>> START Text to read

Update Median of Two Sorted Arrays(Leetcode)

[ajay-dhangar]

When asked to find the median of two sorted arrays, a direct approach that merges the two arrays and then finds the median will work but isn't optimal. Given the problem's constraints, we can leverage the fact that the arrays are already sorted and use binary search to find the median in $O(\log(\min(n, m)))$ time complexity.

The key idea is to use binary search to partition the smaller array in such a way that we can easily find the median by comparing elements around the partition.

Detailed Explanation

1. Ensure the Smaller Array is First:

   • This step is to make sure we always perform the binary search on the smaller array, which helps us manage the partition logic more easily. Let $\text{nums1}$ be the smaller array and $\text{nums2}$ be the larger array.

2. Set Up Binary Search:

   • Initialize $\text{low}$ and $\text{high}$ pointers for the binary search on $\text{nums1}$.
   • We aim to partition $\text{nums1}$ and $\text{nums2}$ such that the left side of the combined arrays contains half of the elements, and the right side contains the other half.

>> END Text to read
>> START Data records

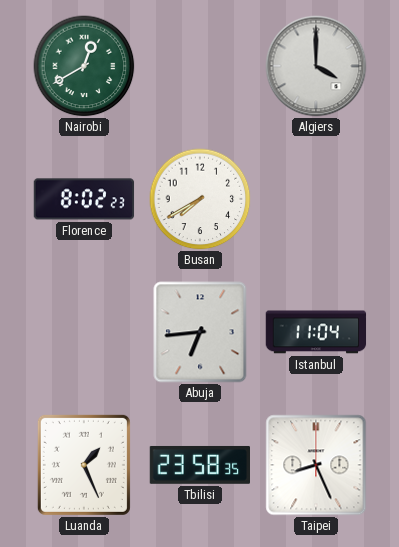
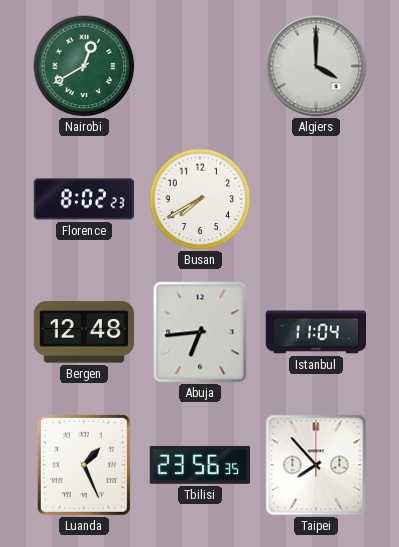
Bergen: none -> 12:48
Tbilisi: 23:58 -> 23:56
Taipei: 8:26 -> 7:53
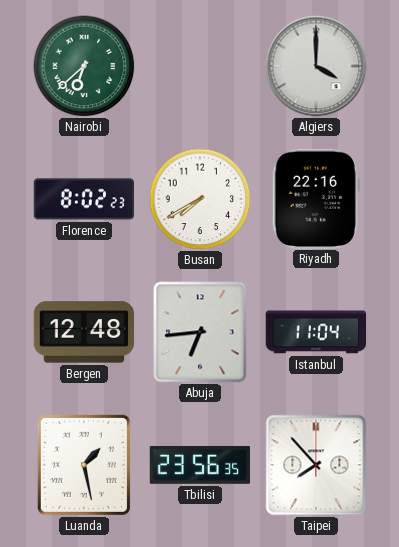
Nairobi: 12:40 -> 6:38
Riyadh: none -> 22:16
Luanda: 1:26 -> 1:28
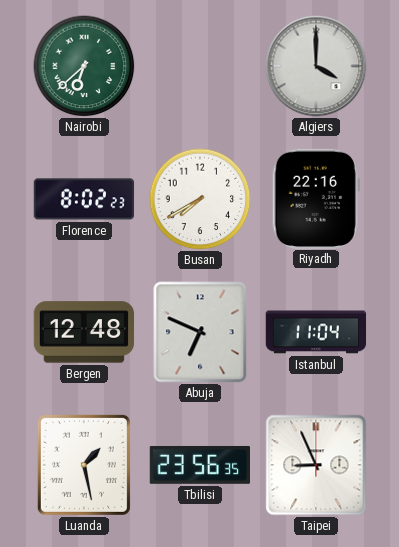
Abuja: 6:44 -> 6:49
Taipei: 7:53 -> 8:56
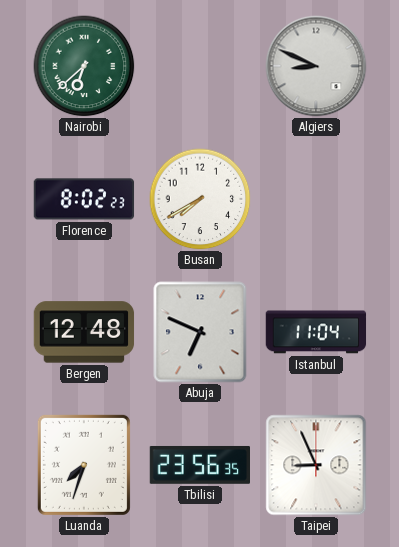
Algiers: 4:00 -> 8:49
Riyadh: 22:16 -> none
Luanda: 1:28 -> 7:33
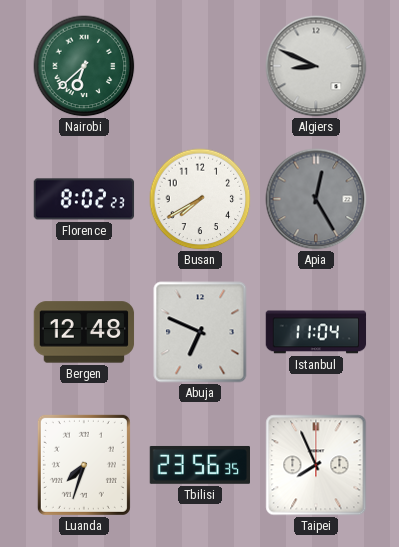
Apia: none -> 12:25
Taipei: 8:56 -> 7:56
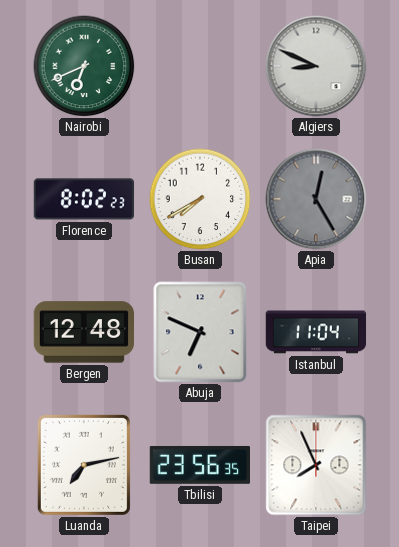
Nairobi: 6:38 -> 6:41
Luanda: 7:33 -> 7:13
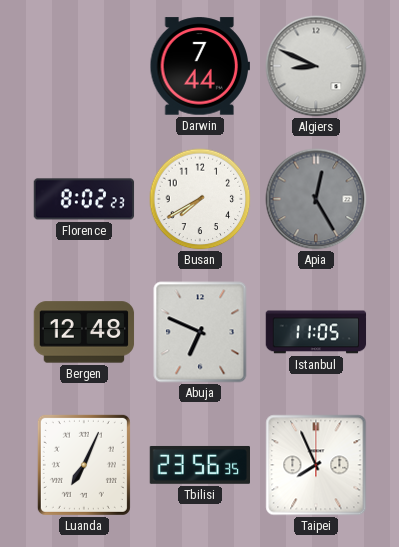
Nairobi: 6:41 -> none
Darwin: none -> 7:44
Istanbul: 11:04 -> 11:05
Luanda: 7:13 -> 7:04
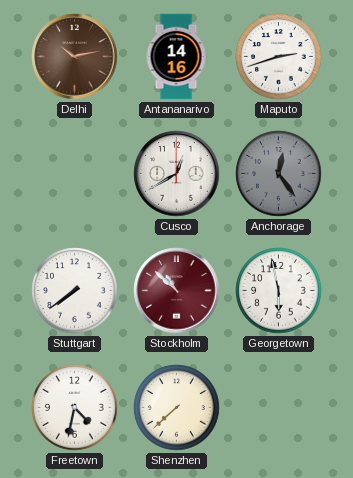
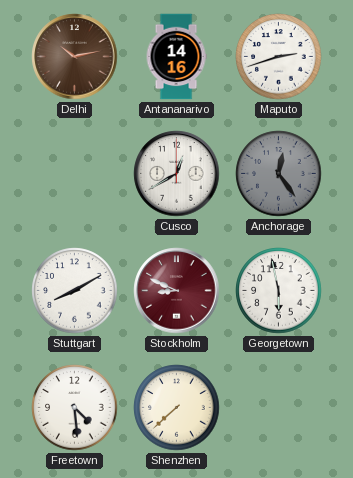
Stuttgart: 7:39 -> 8:10
Stockholm: 10:52 -> 8:49
Freetown: 4:32 -> 4:29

>> END Data records

## Aim of the task:
In the text on the median of two sorted arrays, why does the first step put the smaller array first? Reply in one to three sentences. You won't need the rows for anything here.

## Exercise result:
Putting the smaller array first means the binary search is always run on the smaller array, which makes the partition logic easier to manage.